Storage and Tags tab need no changes to be done. Proceed to the configure security group tab. We can see that on port 22,Secure Shell (SSH) connection is configured.Lets add another rule- Type: Custom TCP Rule; Protocol: TCP; Port Range: 8888; Source: Anywhere.
Now we get to click the most awaited button Review and Launch. In the pop up window select create a new key pair and give the key a name, click on download. Save this public key and guard it with your life as this is your only way access the virtual machine you have been trying to create for so long.
Now click on launch instances and wait for instance to be created. Hold on to patience as this might take a few minutes.
utilize this time and change the permission on the key file till your instance is getting created. From the terminal go to the directory where your key file got saved and type the following command
$ chmod 600 PEM_FILENAME
your instances must be created by now, select it and click on launch instances.
Also make sure to take a note of the Public ip of this instance which will be something like 22.214.171.124. We would be needing this ip address to launch our instance from the terminal.
Open the terminal and write the following code :
$ ssh -i PEM_FILENAME ubuntu@PUBLIC_IP
Here we are accessing our AWS machine ! Not so difficult ,isn’t it. It’s pre-loaded with jupyter notebook and python.We just have to install spark on our virtual machine and it will be all good to run our machine learning problem. It would be similar to the spark installation in our personal system.

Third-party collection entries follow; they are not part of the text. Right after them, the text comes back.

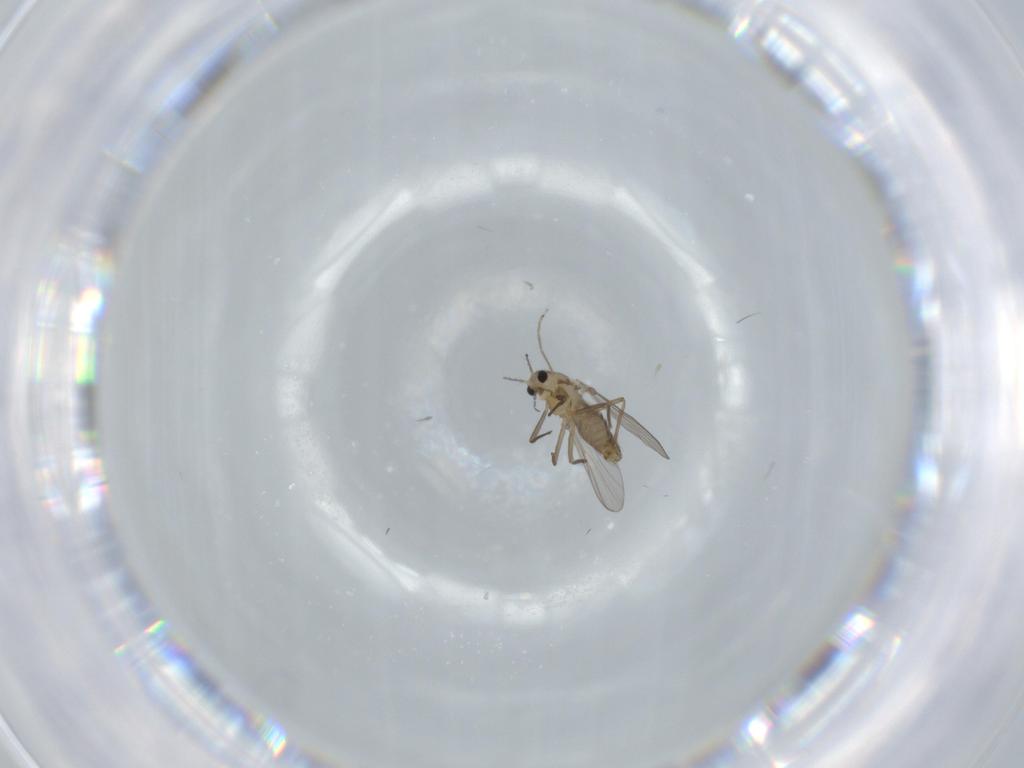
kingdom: Animalia
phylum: Arthropoda
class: Insecta
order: Diptera
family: Chironomidae
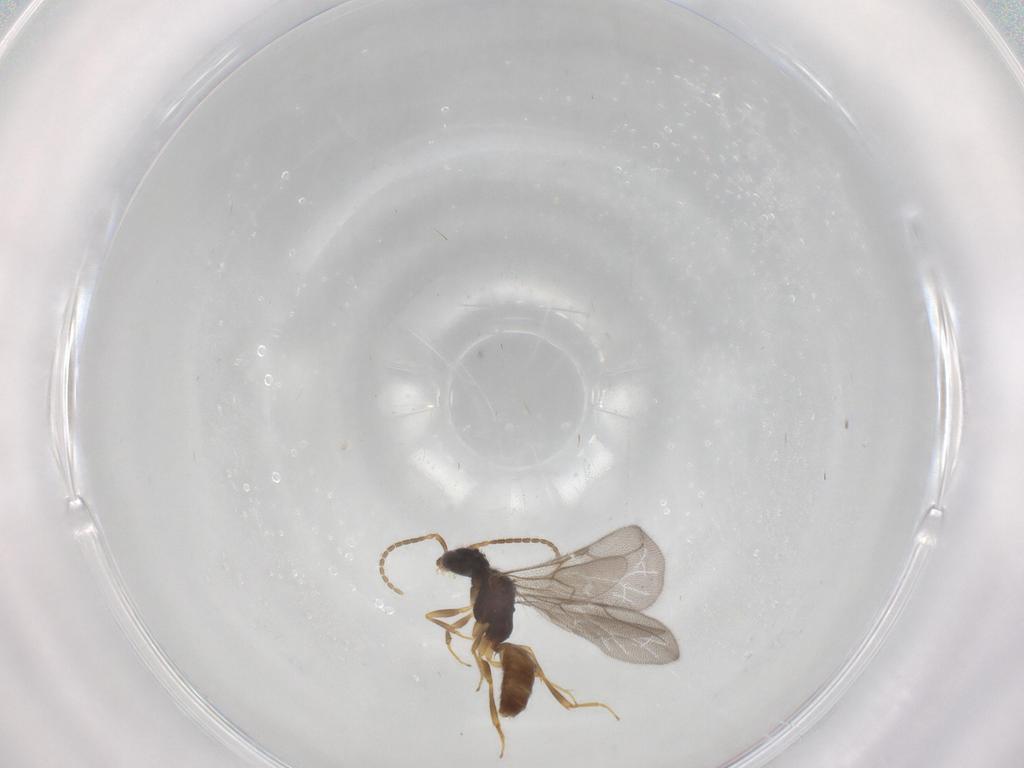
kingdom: Animalia
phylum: Arthropoda
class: Insecta
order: Hymenoptera
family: Bethylidae
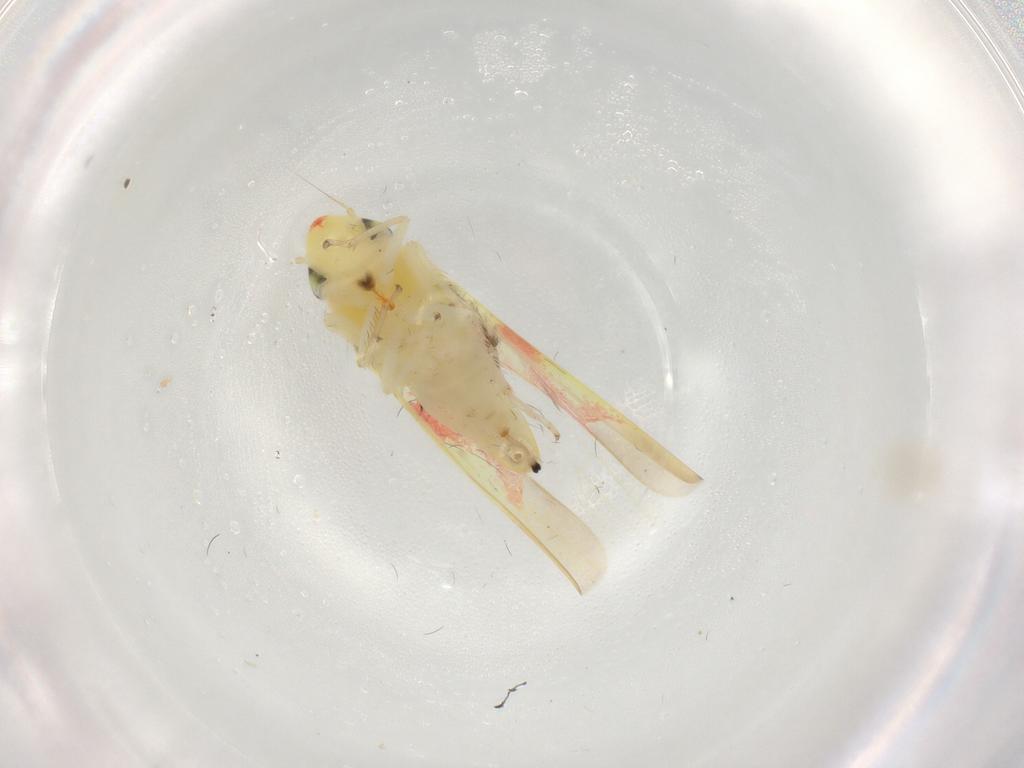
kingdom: Animalia
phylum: Arthropoda
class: Insecta
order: Hemiptera
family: Cicadellidae
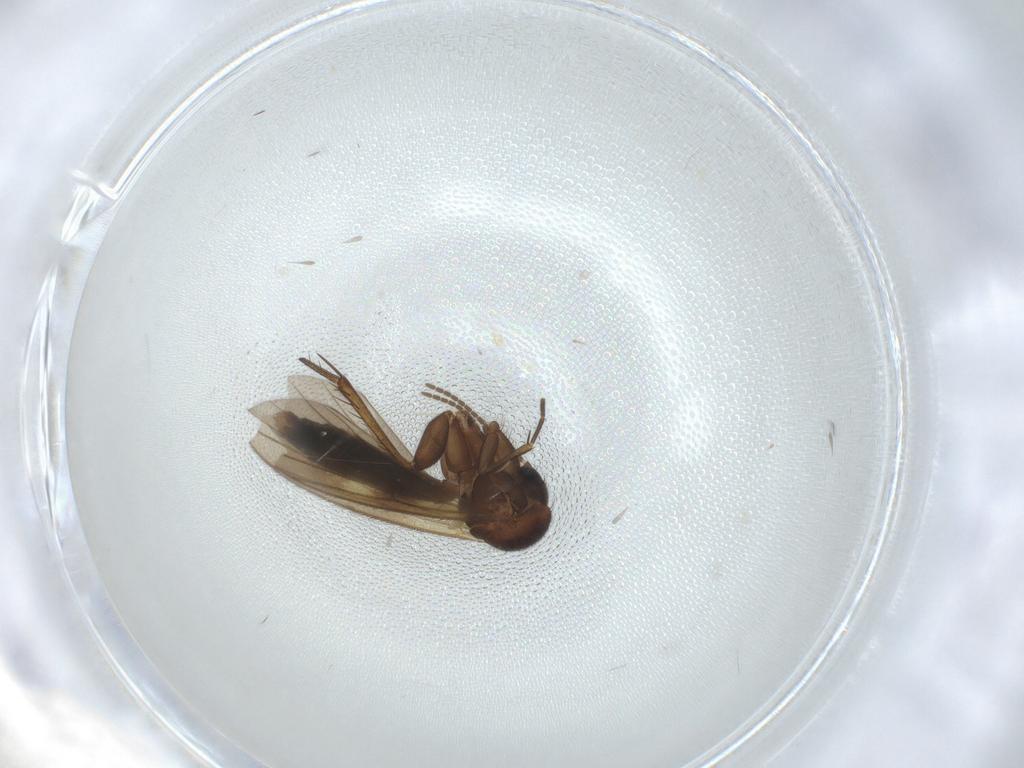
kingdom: Animalia
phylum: Arthropoda
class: Insecta
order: Diptera
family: Mycetophilidae
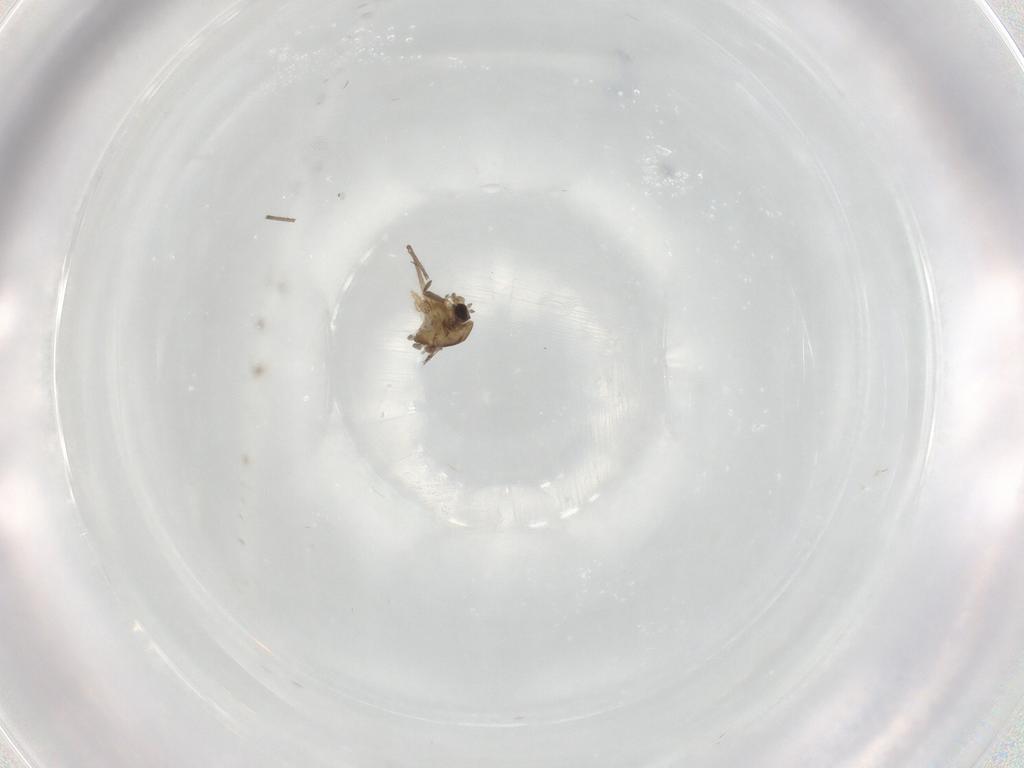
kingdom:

Implementing Machine Learning Problem : Classification using Random Forest
Data set information: I will be working on breast cancer dataset obtained from the University of Wisconsis Hospitals,Madison from Dr. William H. Wolberg.Features are computed from a digitized image of a fine needle aspirate (FNA) of a breast mass. They describe characteristics of the cell nuclei present in the image.This data is used to diagnose breast cancer from fine-needle aspirates.
Problem Statement: Our aim to create a model which can distinguish a cell as benign or malignant.

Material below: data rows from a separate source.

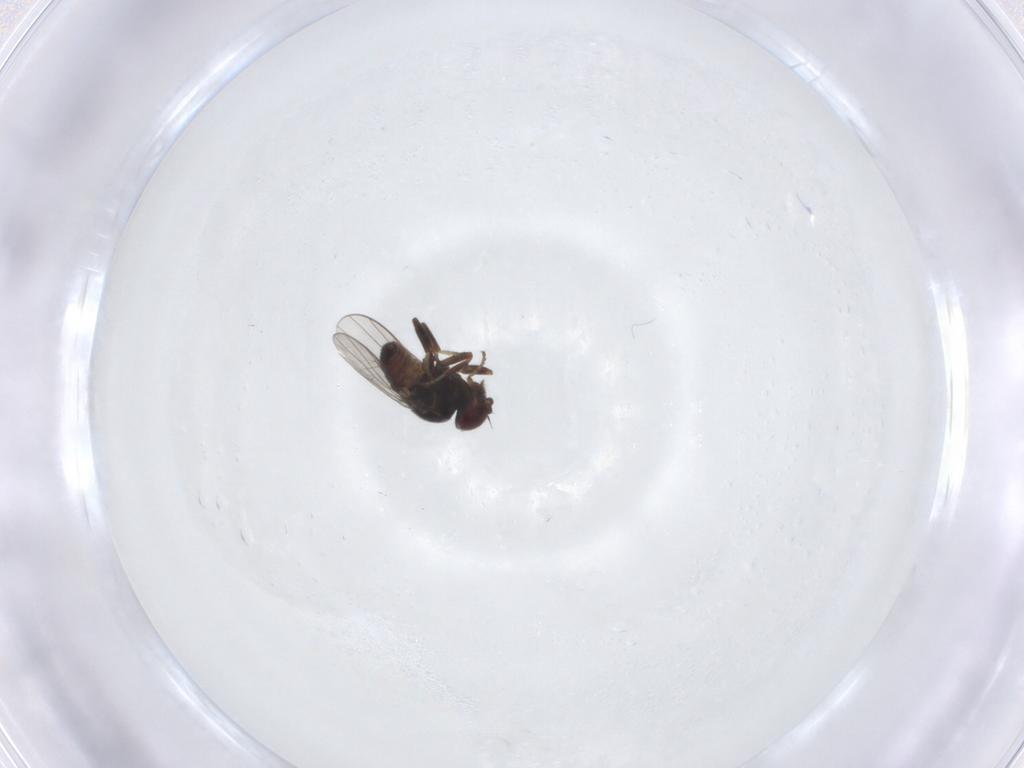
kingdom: Animalia
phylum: Arthropoda
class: Insecta
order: Diptera
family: Chloropidae
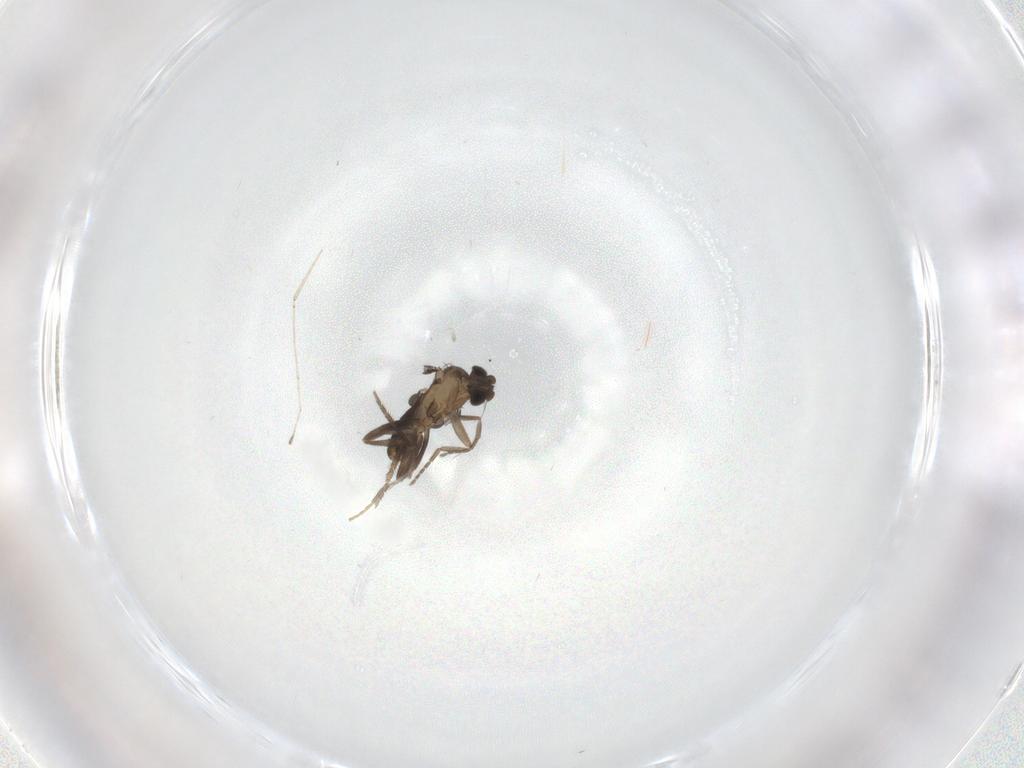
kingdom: Animalia
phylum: Arthropoda
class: Insecta
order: Diptera
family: Phoridae
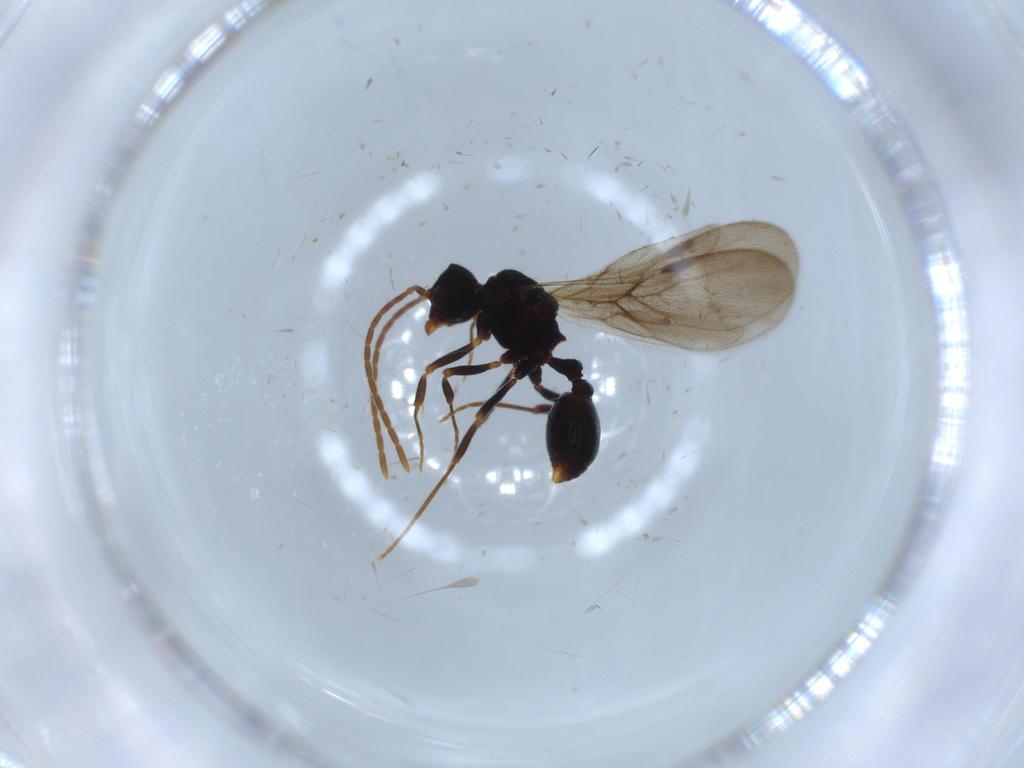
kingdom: Animalia
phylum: Arthropoda
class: Insecta
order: Hymenoptera
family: Formicidae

Data description: the data set contains data on 699 patients who got tested. The variables available for study are:
# Attribute Domain
1. Sample code number id number
2. Clump Thickness 1 – 10
3. Uniformity of Cell Size 1 – 10
4. Uniformity of Cell Shape 1 – 10
5. Marginal Adhesion 1 – 10
6. Single Epithelial Cell Size 1 – 10
7. Bare Nuclei 1 – 10
8. Bland Chromatin 1 – 10
9. Normal Nucleoli 1 – 10
10. Mitoses 1 – 10
11. Class: (2 for benign, 4 for malignant)

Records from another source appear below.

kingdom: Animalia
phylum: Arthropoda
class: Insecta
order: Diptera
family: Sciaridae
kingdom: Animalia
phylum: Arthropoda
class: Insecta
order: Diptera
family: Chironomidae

Data Preparation: We have to clean the data before we can use it for creating our model. First and most important is to check for NA or missing values. Our data set contained 16 missing values, since its a medical data which can be really sensitive so instead of imputing for missing values which might affect the results adversely ,we decide to remove those rows. Also Sample code number is just an identifier which will be of no use to us in modelling to removing that attribute. The Class contains values 2 and 4 converting 2 to 0 and 4 to 1 for convenience of machine to understand and predict.
Technique used: We will be using random forest classification to solve our problem.
Random Forest is a versatile machine learning method capable of performing both regression and classification tasks. It also undertakes dimensional reduction methods, treats missing values, outlier values and other essential steps of data exploration, and does a fairly good job. It is a type of ensemble learning method, where a group of weak models combine to form a powerful model.